(Page images and extracted text)
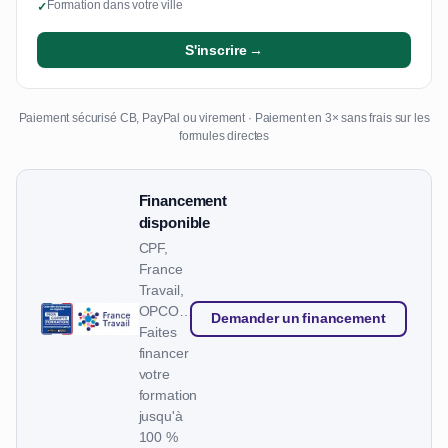
Formation dans votre ville
✓
S'inscrire →
Paiement sécurisé CB, PayPal ou virement · Paiement en 3× sans frais sur les
formules directes
Financement
disponible
CPF,
France
Travail,
OPCO…
Demander un financement
Faites
financer
votre
formation
jusqu'à
100 %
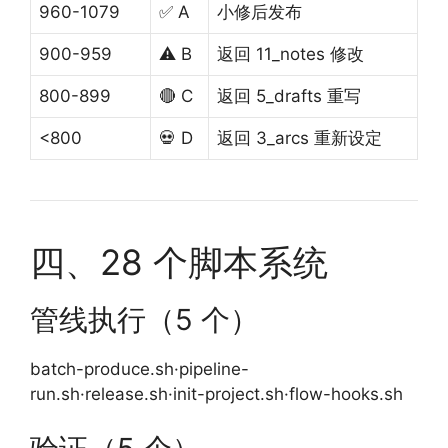
960-1079
✅ A
小修后发布
900-959
⚠️ B
返回 11_notes 修改
800-899
🔴 C
返回 5_drafts 重写
<800
💀 D
返回 3_arcs 重新设定
四、28 个脚本系统
管线执行（5 个）
batch-produce.sh·pipeline-
run.sh·release.sh·init-project.sh·flow-hooks.sh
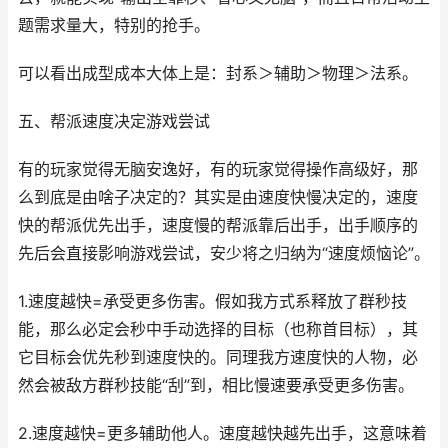
题需求量大，特别的抢手。
可以看出成型成本大体上是：封系＞辅助＞物理＞法系。
五、帮派速度决定游戏尝试
有的玩家觉得无脑安逸好，有的玩家觉得操作高级好，那
么到底是由啥子决定的？其实是由速度快慢决定的，速度
快的帮派优先出手，速度慢的帮派靠后出手，出手顺序的
先后会直接影响游戏尝试，安少将之归纳为“速度烦恼论”。
1.速度越快=承受更多伤害。假如我方式系释放了群秒技
能，那么必定会秒中手动选择的目标（也称首目标），其
它目标会优先秒到速度快的。同理我方速度快的人物，必
然会被敌方群秒技能“刮”到，相比慢速要承受更多伤害。
2.速度越快=更多辅助他人。速度越快越先出手，这意味着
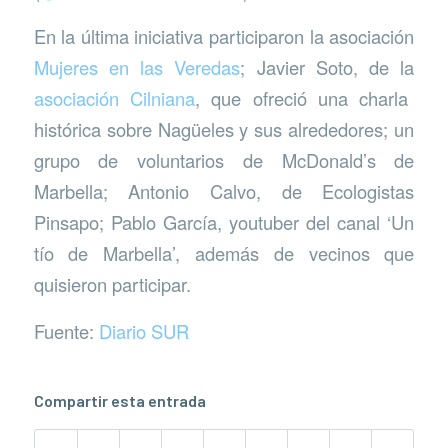
En la última iniciativa participaron la asociación
Mujeres en las Veredas
; Javier Soto, de la
asociación Cilniana
, que ofreció una charla
histórica sobre Nagüeles y sus alrededores; un
grupo de voluntarios de McDonald’s de
Marbella; Antonio Calvo, de Ecologistas
Pinsapo; Pablo García, youtuber del canal ‘Un
tío de Marbella’, además de vecinos que
quisieron participar.
Fuente:
Diario SUR
Compartir esta entrada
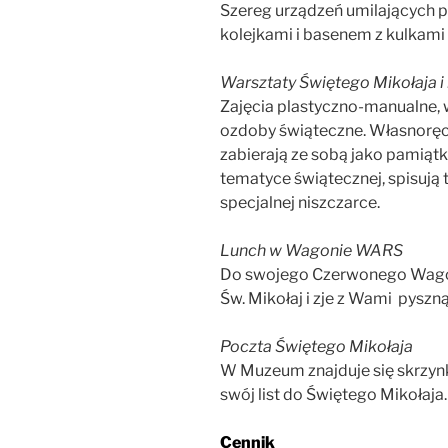
Szereg urządzeń umilających p
kolejkami i basenem z kulkami
Warsztaty Świętego Mikołaja i
Zajęcia plastyczno-manualne, 
ozdoby świąteczne. Własnoręcz
zabierają ze sobą jako pamiątk
tematyce świątecznej, spisują te
specjalnej niszczarce.
Lunch w Wagonie WARS
Do swojego Czerwonego Wago
Św. Mikołaj i zje z Wami pyszn
Poczta Świętego Mikołaja
W Muzeum znajduje się skrzyn
swój list do Świętego Mikołaja.
Cennik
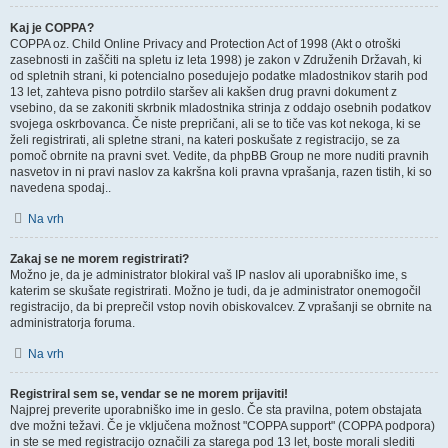
Kaj je COPPA?
COPPA oz. Child Online Privacy and Protection Act of 1998 (Akt o otroški
zasebnosti in zaščiti na spletu iz leta 1998) je zakon v Združenih Državah, ki
od spletnih strani, ki potencialno posedujejo podatke mladostnikov starih pod
13 let, zahteva pisno potrdilo staršev ali kakšen drug pravni dokument z
vsebino, da se zakoniti skrbnik mladostnika strinja z oddajo osebnih podatkov
svojega oskrbovanca. Če niste prepričani, ali se to tiče vas kot nekoga, ki se
želi registrirati, ali spletne strani, na kateri poskušate z registracijo, se za
pomoč obrnite na pravni svet. Vedite, da phpBB Group ne more nuditi pravnih
nasvetov in ni pravi naslov za kakršna koli pravna vprašanja, razen tistih, ki so
navedena spodaj..
Na vrh
Zakaj se ne morem registrirati?
Možno je, da je administrator blokiral vaš IP naslov ali uporabniško ime, s
katerim se skušate registrirati. Možno je tudi, da je administrator onemogočil
registracijo, da bi preprečil vstop novih obiskovalcev. Z vprašanji se obrnite na
administratorja foruma.
Na vrh
Registriral sem se, vendar se ne morem prijaviti!
Najprej preverite uporabniško ime in geslo. Če sta pravilna, potem obstajata
dve možni težavi. Če je vključena možnost "COPPA support" (COPPA podpora)
in ste se med registracijo označili za starega pod 13 let, boste morali slediti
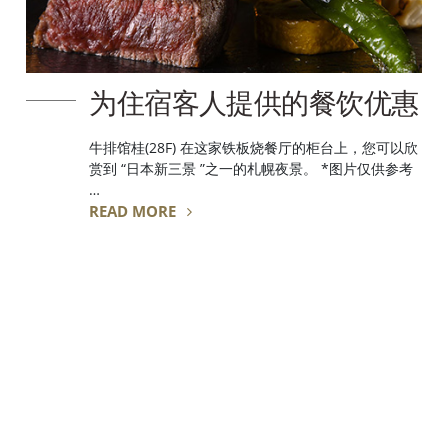
为住宿客人提供的餐饮优惠
牛排馆桂(28F) 在这家铁板烧餐厅的柜台上，您可以欣
赏到 “日本新三景 ”之一的札幌夜景。 *图片仅供参考
…
READ MORE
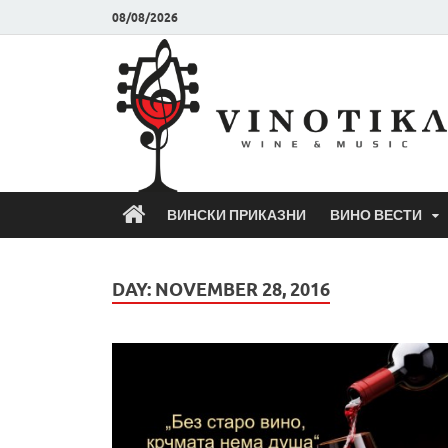
08/08/2026
ВИНСКИ ПРИКАЗНИ
ВИНО ВЕСТИ
DAY:
NOVEMBER 28, 2016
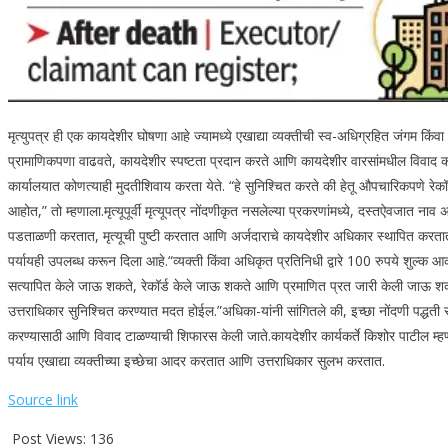
मृत्युपत्र ही एक कायदेशीर घोषणा आहे ज्यामध्ये एखाद्या व्यक्तीची स्व-अधिग्रहित जंगम किंवा ज
प्रामाणिकपणा वाढवते, कायदेशीर स्पष्टता प्रदान करते आणि कायदेशीर वारसांमधील विवाद 
कार्यालयात कोणत्याही मुदतीशिवाय करता येते.
“हे सुनिश्चित करते की हेतू औपचारिकपणे रेक
आहोत,” तो म्हणाला.
मृत्यूपूर्वी मृत्यूपत्र नोंदणीकृत नसलेल्या प्रकरणांमध्ये, दस्तऐवजात न
पडताळणी करतात, मृत्यूची पुष्टी करतात आणि अर्जदाराचे कायदेशीर अधिकार स्थापित करतात. आवश
पर्यायही उपलब्ध करून दिला आहे.
“व्यक्ती किंवा अधिकृत प्रतिनिधी द्वारे 100 रुपये शुल्क
सत्यापित केले जाऊ शकते, रेकॉर्ड केले जाऊ शकते आणि प्रमाणित प्रत जारी केली जाऊ शकते
उत्तराधिकार सुनिश्चित करण्यात मदत होईल.”
अधिका-यांनी सांगितले की, इच्छा नोंदणी पद्धती 
करण्यासाठी आणि विवाद टाळण्याची शिफारस केली जाते.
कायदेशीर कार्यकर्ते किशोर पाटील म्
पर्याय एखाद्या व्यक्तीच्या इच्छेचा आदर करतात आणि उत्तराधिकार सुलभ करतात.
Source link
Post Views:
136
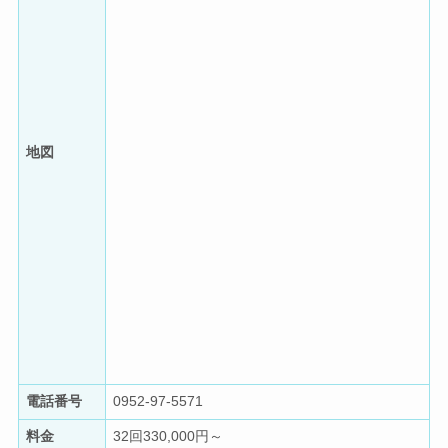
地図
電話番号
0952-97-5571
料金
32回330,000円～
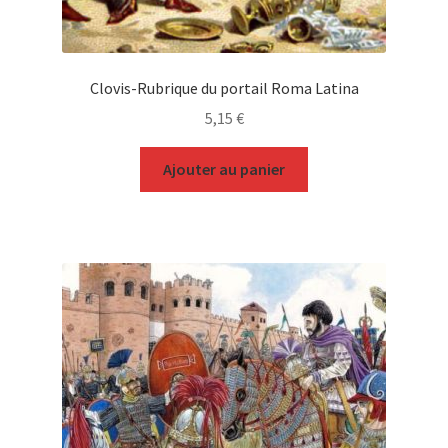
Clovis-Rubrique du portail Roma Latina
5,15
€
Ajouter au panier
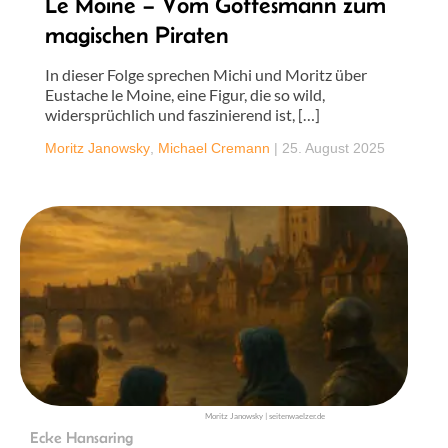
Le Moine – Vom Gottesmann zum
magischen Piraten
In dieser Folge sprechen Michi und Moritz über
Eustache le Moine, eine Figur, die so wild,
widersprüchlich und faszinierend ist, […]
Moritz Janowsky
,
Michael Cremann
|
25. August 2025
Moritz Janowsky | seitenwaelzer.de
Ecke Hansaring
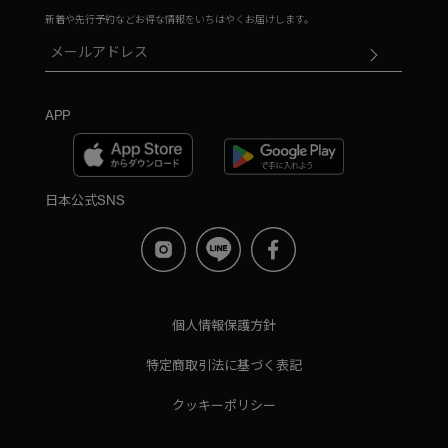
新着や先行予約などお得な情報をいちはやくお届けします。
APP
日本公式SNS
個人情報保護方針
特定商取引法に基づく表記
クッキーポリシー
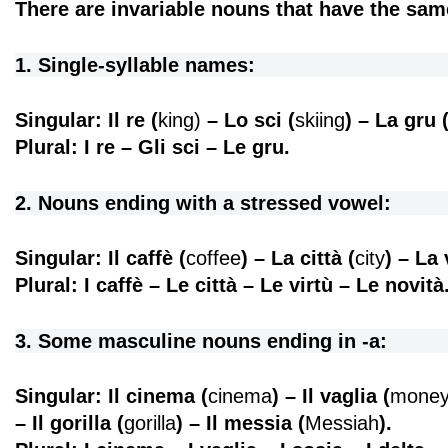
There are invariable nouns that have the same
1. Single-syllable names:
Singular: Il re (
king)
– Lo sci (
skiing
) – La gru 
Plural: I re – Gli sci – Le gru.
2. Nouns ending with a stressed vowel:
Singular: Il caffè
(
coffee
)
– La città
(
city
)
– La 
Plural: I caffè – Le città – Le virtù – Le novità
3. Some masculine nouns ending in -a:
Singular: Il cinema (
cinema
) – Il vaglia (
money
– Il gorilla (
gorilla
) – Il messia (
Messiah
).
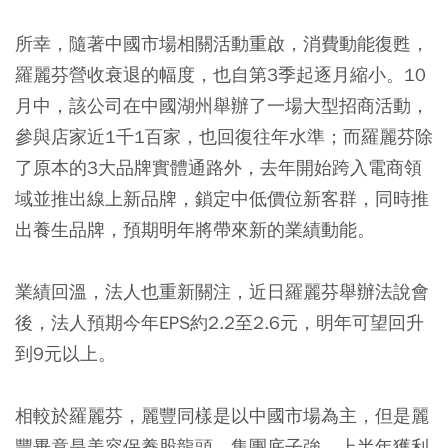
所幸，隨著中國市場相關活動重啟，消費動能復甦，
羅麗芬營收衰退的幅度，也自第3季起逐月縮小。10
月中，該公司在中國湖州舉辦了一場大型招商活動，
參與店家近1千1百家，也回復往年水準；而羅麗芬除
了原本的3大品牌實體通路外，去年開始跨入電商領
域並推出線上新品牌，鎖定中低價位新客群，同時推
出養生品牌，預期明年將帶來新的業績動能。
業績回溫，法人也重新關注，近日羅麗芬舉辦法說會
後，法人預期今年EPS約2.2至2.6元，明年可望回升
到9元以上。
相較於羅麗芬，麗豐同樣是以中國市場為主，但是麗
豐畢竟是美容保養股龍頭，集團底子強，上半年獲利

**What is needed:** Update the lines starting with the line that contains "新着や先行予約などお得な情報をいちはやくお届けします。" and going on through the last line, replacing "Singular" with "One item" and leaving everything else unchanged. Give only those lines, without the pictures.

**Answer to the exercise:**
新着や先行予約などお得な情報をいちはやくお届けします。
APP
日本公式SNS
個人情報保護方針
特定商取引法に基づく表記
クッキーポリシー
There are invariable nouns that have the same
1. Single-syllable names:
One item: Il re (
king)
– Lo sci (
skiing
) – La gru 
Plural: I re – Gli sci – Le gru.
2. Nouns ending with a stressed vowel:
One item: Il caffè
(
coffee
)
– La città
(
city
)
– La 
Plural: I caffè – Le città – Le virtù – Le novità
3. Some masculine nouns ending in -a:
One item: Il cinema (
cinema
) – Il vaglia (
money
– Il gorilla (
gorilla
) – Il messia (
Messiah
).
所幸，隨著中國市場相關活動重啟，消費動能復甦，
羅麗芬營收衰退的幅度，也自第3季起逐月縮小。10
月中，該公司在中國湖州舉辦了一場大型招商活動，
參與店家近1千1百家，也回復往年水準；而羅麗芬除
了原本的3大品牌實體通路外，去年開始跨入電商領
域並推出線上新品牌，鎖定中低價位新客群，同時推
出養生品牌，預期明年將帶來新的業績動能。
業績回溫，法人也重新關注，近日羅麗芬舉辦法說會
後，法人預期今年EPS約2.2至2.6元，明年可望回升
到9元以上。
相較於羅麗芬，麗豐同樣是以中國市場為主，但是麗
豐畢竟是美容保養股龍頭，集團底子強，上半年獲利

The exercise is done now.